Here's an, admittedly contrived, example. What is the value of buffer[0] after the last line?
const int TEST[] = { 0x01BADA55, 0xDEADBEEF };
char buffer[BUFSZ];
memcpy( buffer, (void*)TEST, sizeof(TEST));
I don't see any problem with using it as a value. Its just a number after all.
There's no danger in using a hard-coded hex value for a pointer (like your first example) in the right context. In particular, when doing very low-level hardware development, this is the way you access memory-mapped registers. (Though it's best to give them names with a #define, for example.) But at the application level you shouldn't ever need to do an assignment like that.
I use CAFEBABE
I haven't seen it used by any debuggers before.
int *i = 0xDEADBEEF;
// god knows if that location is available
int i = 0xDEADBEEF;
// what can go wrong?
The danger that I see is the same in both cases: you've created a flag value that has no immediate context. There's nothing about i in either case that will let me know 100, 1000 or 10000 lines that there is a potentially critical flag value associated with it. What you've planted is a landmine bug that, if I don't remember to check for it in every possible use, I could be faced with a terrible debugging problem. Every use of i will now have to look like this:
if (i != 0xDEADBEEF) { // Curse the original designer to oblivion
// Actual useful work goes here
}
Repeat the above for all of the 7000 instances where you need to use i in your code.

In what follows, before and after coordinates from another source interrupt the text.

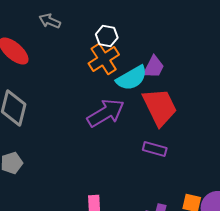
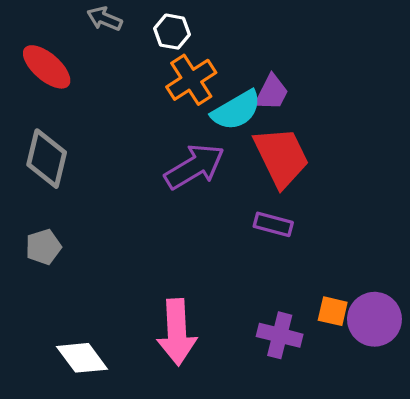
white hexagon: (107, 36) -> (172, 32), moved

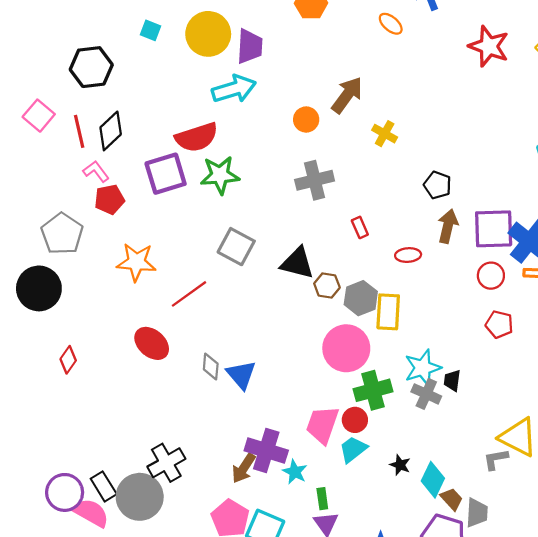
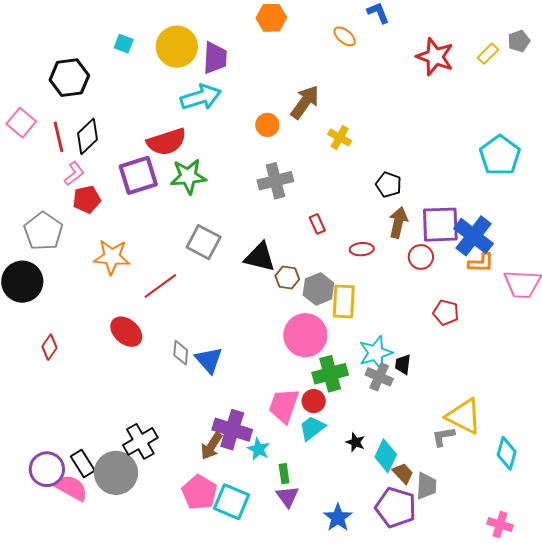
pink L-shape: (96, 171) -> (74, 174), turned 90
red circle: (491, 276) -> (421, 257), moved

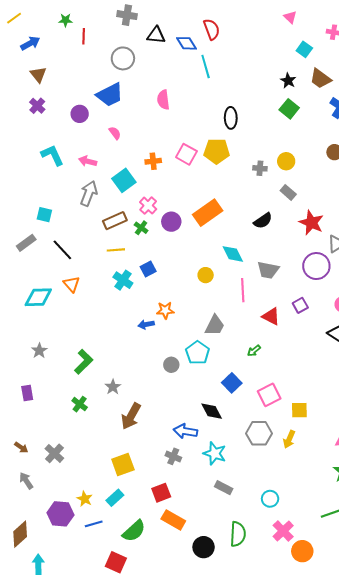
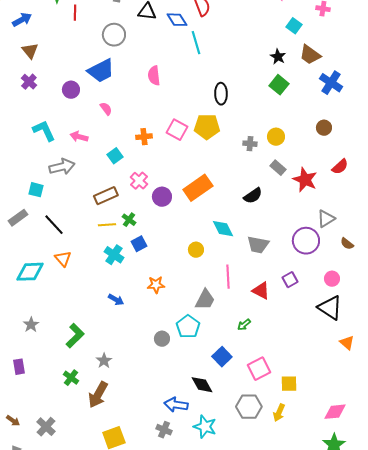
cyan square: (124, 180) -> (115, 156), size x0.7
gray arrow: (89, 193) -> (62, 167), moved, turned 55
red star: (311, 223) -> (305, 180), moved
green cross: (141, 228) -> (129, 220), moved
pink line: (243, 290) -> (228, 277), moved
blue arrow: (146, 324) -> (116, 300), moved, turned -140
brown arrow: (131, 416) -> (98, 395), moved

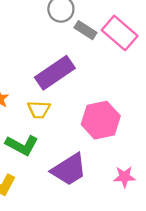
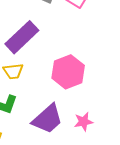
pink star: (124, 177) -> (84, 122), moved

Now, why is the above worse than this?
if (isIProperlyInitialized()) { // Which could just be a boolean
// Actual useful work goes here
}
At a minimum, I can spot several critical issues:
Spelling: I'm a terrible typist. How easily will you spot 0xDAEDBEEF in a code review? Or 0xDEADBEFF? On the other hand, I know that my compile will barf immediately on isIProperlyInitialised() (insert the obligatory s vs. z debate here).
Exposure of meaning. Rather than trying to hide your flags in the code, you've intentionally created a method that the rest of the code can see.
Opportunities for coupling. It's entirely possible that a pointer or reference is connected to a loosely defined cache. An initialization check could be overloaded to check first if the value is in cache, then to try to bring it back into cache and, if all that fails, return false.
In short, it's just as easy to write the code you really need as it is to create a mysterious magic value. The code-maintainer of the future (who quite likely will be you) will thank you.